- The paper introduces COMPASS, an RL framework that conditions policies on latent space vectors to diversify solution strategies in combinatorial optimization.
- It employs an evolutionary strategy (CMA-ES) during inference to dynamically search the latent space, achieving state-of-the-art results on TSP, CVRP, and JSSP.
- The method improves generalization and scalability, offering practical insights for adapting policies in complex, real-world optimization scenarios.
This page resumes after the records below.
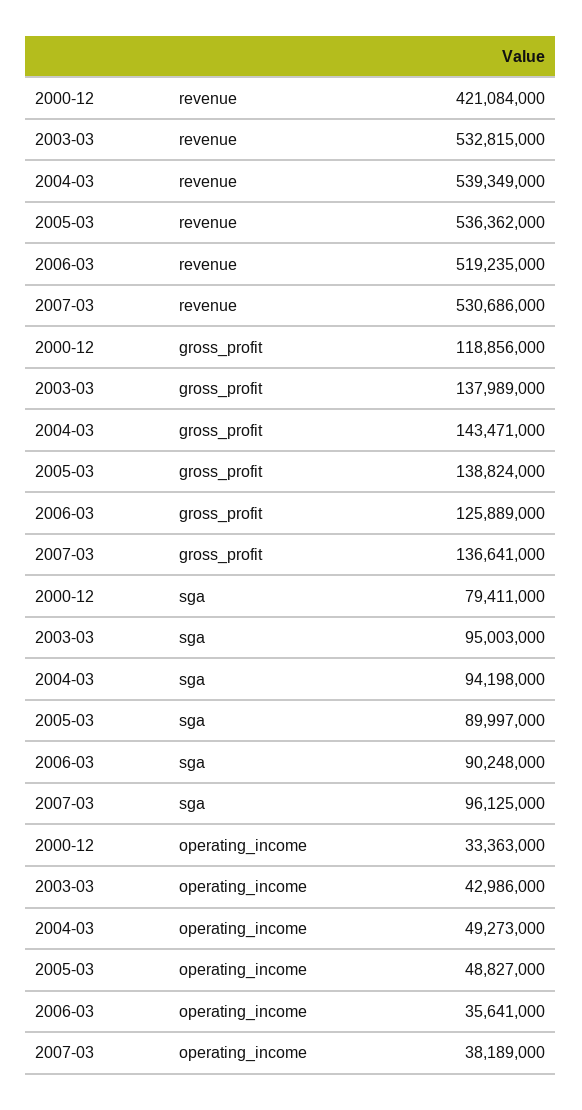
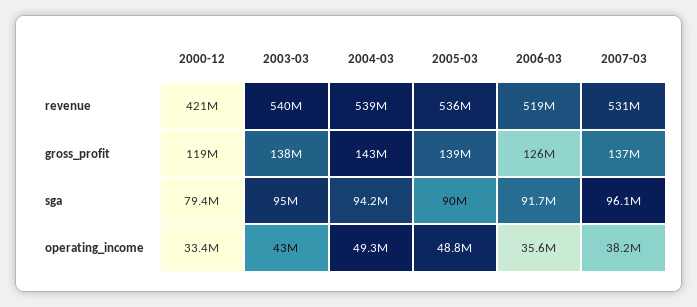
  {
    "2000-12": {
      "revenue": 421084000,
      "gross_profit": 118856000,
      "sga": 79411000,
      "operating_income": 33363000
    },
    "2003-03": {
-     "revenue": 532815000,
+     "revenue": 540000000,
      "gross_profit": 137989000,
      "sga": 95003000,
      "operating_income": 42986000
    },
    "2004-03": {
      "revenue": 539349000,
      "gross_profit": 143471000,
      "sga": 94198000,
      "operating_income": 49273000
    },
    "2005-03": {
      "revenue": 536362000,
      "gross_profit": 138824000,
      "sga": 89997000,
      "operating_income": 48827000
    },
    "2006-03": {
      "revenue": 519235000,
      "gross_profit": 125889000,
-     "sga": 90248000,
+     "sga": 91700000,
      "operating_income": 35641000
    },
    "2007-03": {
      "revenue": 530686000,
      "gross_profit": 136641000,
      "sga": 96125000,
      "operating_income": 38189000
    }
  }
Combinatorial Optimization with Policy Adaptation using Latent Space Search
Introduction
The field of combinatorial optimization (CO) involves finding optimal configurations of discrete variables under specific constraints, a class of problems often characterized by their NP-hard nature. Although industrial solvers are traditionally used for such tasks, reinforcement learning (RL) proposes a flexible framework for developing heuristic approaches. Despite advancements, existing RL techniques have not effectively replaced conventional solvers. One area identified for improvement is in the generalization capabilities of policies utilized during inference, which current models often inadequately address due to their reliance on pre-defined solutions that lack dynamic adaptability.
COMPASS Approach
COMPASS (COMbinatorial optimization with Policy Adaptation using Latent Space Search) introduces a novel RL strategy whereby policies are conditioned on vectors sampled from a latent space, allowing for a continuum of policy configurations. This framework extends beyond the traditional single-policy approach by facilitating policy specialization and diversification through its structured latent space, thereby enhancing solution generalization and effectiveness across a variety of CO problems—specifically, addressing instances both during training and out-of-distribution (OOD).
Figure 1: Our method COMPASS is composed of the following two phases. A. Training - the latent space is sampled to generate vectors that the policy can condition upon. The conditioned policies are then evaluated and only the best one is trained to create specialization within the latent space. B. Inference - at inference time the latent space is searched through an evolution strategy to exploit regions with high-performing policies for each instance.
Methodology
Latent Space and Training
The latent space is leveraged by encoding varying policies into continuous domains, notably a 16-dimensional bounded space, which fosters a multitude of specialized policies. Training encourages sections of this latent space to specialize in subspecies of problem instances, thereby creating a diverse portfolio of solutions. A key innovation in COMPASS is training only the most successful policies for given instances based on latent space sampling, ensuring that high-performance vectors are emphasized, thus promoting both diversity and specialization during the learning process.
Inference Strategy
During inference, an evolutionary strategy, specifically Covariance Matrix Adaptation Evolution Strategy (CMA-ES), is implemented to navigate and exploit the latent space effectively. This search method allows COMPASS to adapt policies on the fly by identifying high-performance areas within the latent space. The use of multiple independent CMA-ES components allows diverse exploration and exploitation of the policy space, improving the likelihood of optimal policy retrieval for novel problem spaces.
Experimental Evaluation
COMPASS was rigorously tested on three notable CO problems: the Travelling Salesman Problem (TSP), the Capacitated Vehicle Routing Problem (CVRP), and the Job-Shop Scheduling Problem (JSSP). Through comprehensive testing across standard and expanded datasets, including out-of-distribution variations created via procedural mutation operators, COMPASS consistently surpassed competing RL methods in establishing state-of-the-art performance metrics, particularly in generalization to unseen instances.
Figure 2: Performance of COMPASS and the main baselines aggregated across several tasks over three problems (TSP, CVRP, and JSSP). For each task (problem type, instance size, mutation power), we normalize values between 0 and 1 (corresponding to the worst and best performing RL method, respectively). Hence, all tasks have the same impact on the aggregated metrics. COMPASS surpasses the baselines on all of them, showing its versatility for all types of tasks and in particular, its generalization capacity.
Conclusion
COMPASS represents a significant enhancement in CO by combining a diverse, solution-space-driven policy architecture with efficient inferential search techniques. Its superior performance in both canonical and generalized tasks underscores its potential to redefine how RL approaches complexity in CO problems. Future work may explore further refinements in latent space structuring and expansion of its applicability to additional problem domains within AI.
COMPASS efficiently aligns theoretical foundations with practical implementation, offering advantages in flexibility, scalability, and performance, particularly in handling the constraints and variability intrinsic to real-world combinatorial optimization scenarios.